A gyro refers to a dish made from huge cylindrical block of lamb, chicken or pork meat, sometimes ground and sometimes layered. It is cooked vertically, in rotisserie style, and shaved to put on a pita with various toppings. This meat is heavily spiced and seasoned, with a herbal blend that enhances the mild flavor of the slow cooked meat.
Marjoram is an herb closely related to mint, but with a savory flavor similar to oregano. In many Greek-style dishes, oregano is often substituted in place of marjoram because it's more commonly found in supermarkets. This should be added in equal proportion to the other spices and preferably ground so that it can be rubbed on the meat.
Paprika usually comes in two common varieties: sweet and hot, with smoked paprika becoming more common these days. Paprika is made from dried bell peppers, crushed into a fine powder, and is very common in Hungarian and Turkish dishes. Turkey is where the doner kebab originated, which is the culinary ancestor of the gyro.

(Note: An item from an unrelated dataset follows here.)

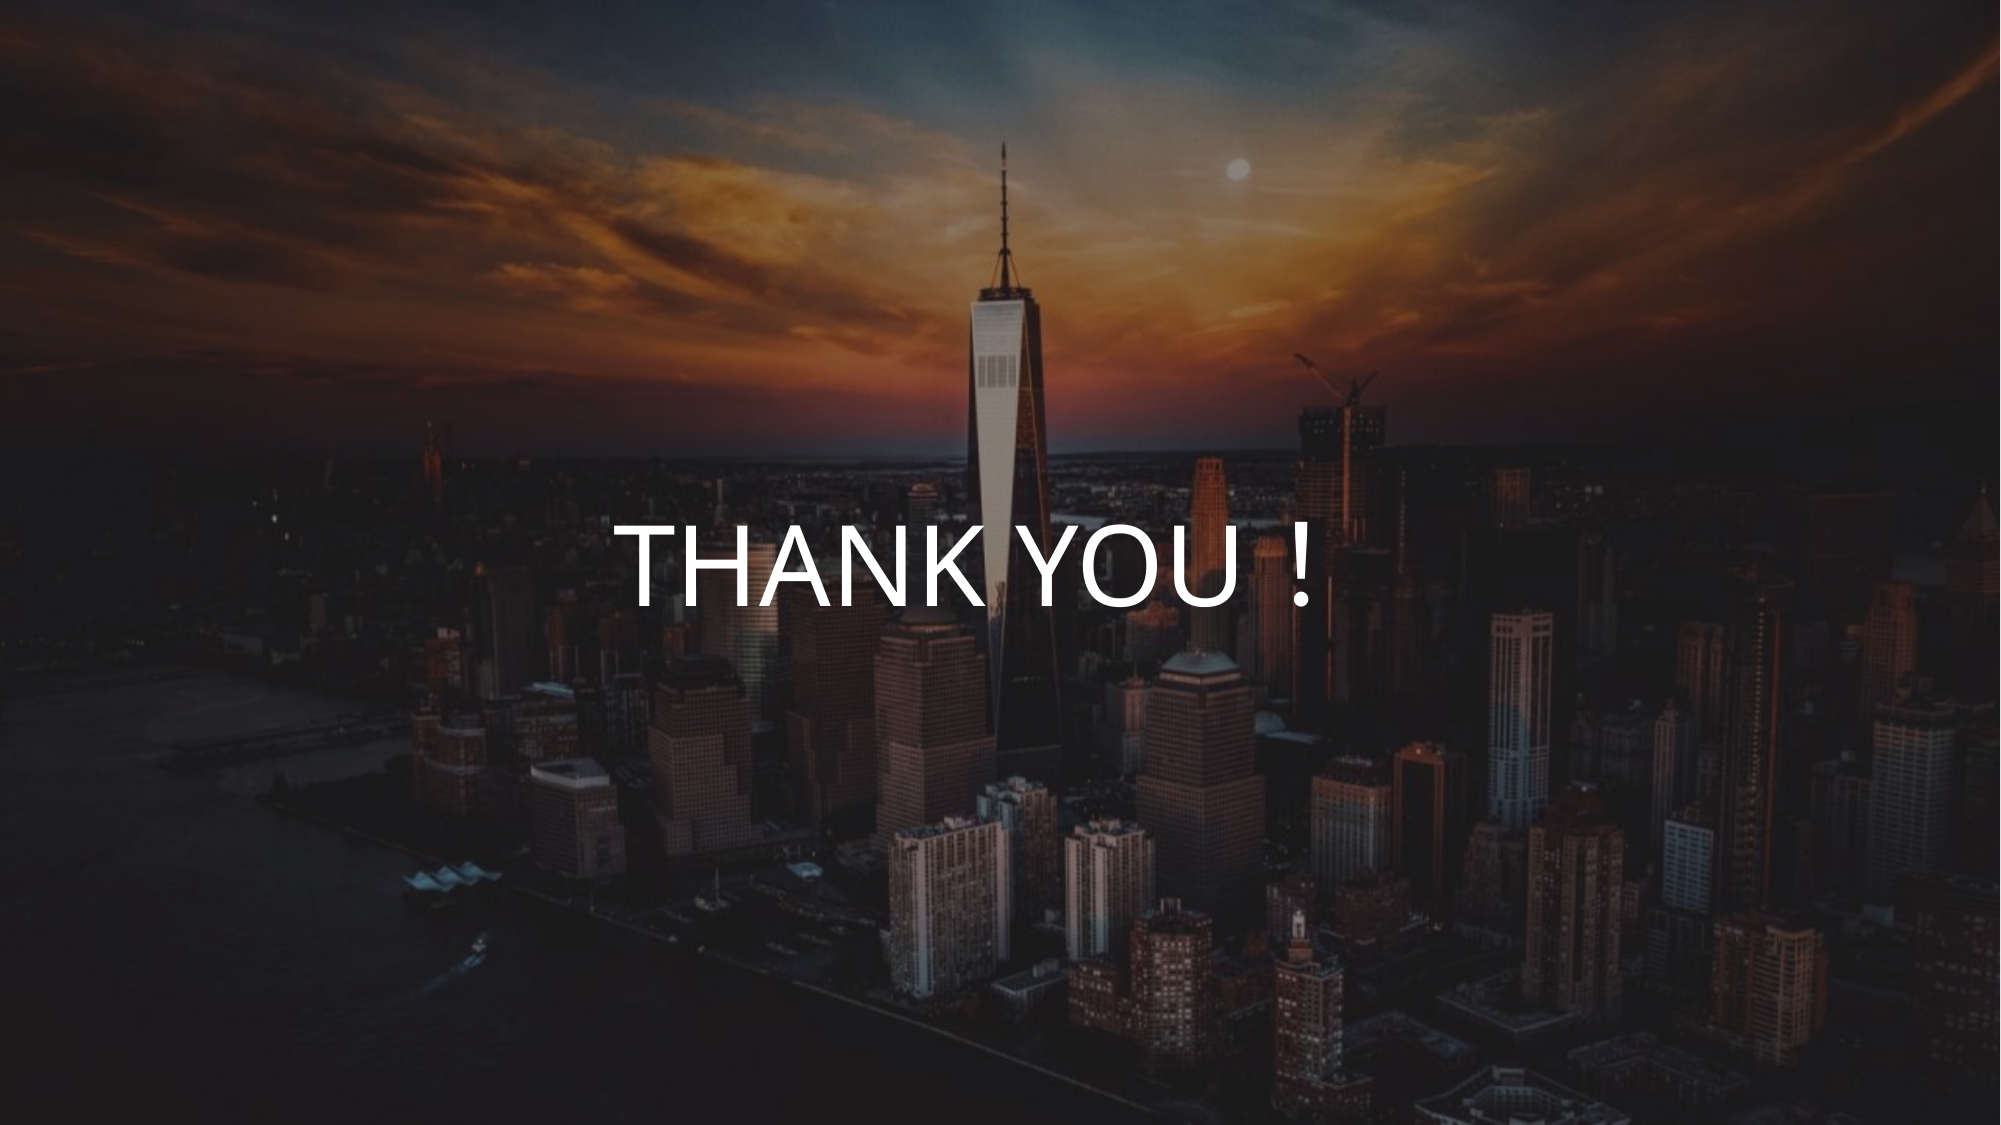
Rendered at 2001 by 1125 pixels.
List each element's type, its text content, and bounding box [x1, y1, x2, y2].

text_box THANK YOU！ [598, 486, 1402, 637]
text_box [0, 0, 2000, 1125]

Rosemary is a woody herb that pairs well with the mild flavor of lamb. The taste is somewhat bitter but the smell is very aromatic, which is intensified when the herb is dried. Rosemary should be ground in a food processor or with a mortar and pestle before being added to a spice rub.
White Wine Vinegar
After rubbing with spices -- including salt and pepper -- a gyro loaf should be brined in white wine vinegar for 24 hours before it is put on the rotisserie. This not only flavors the meat, but saturates it so that it is much less likely to dry out as it's cooking.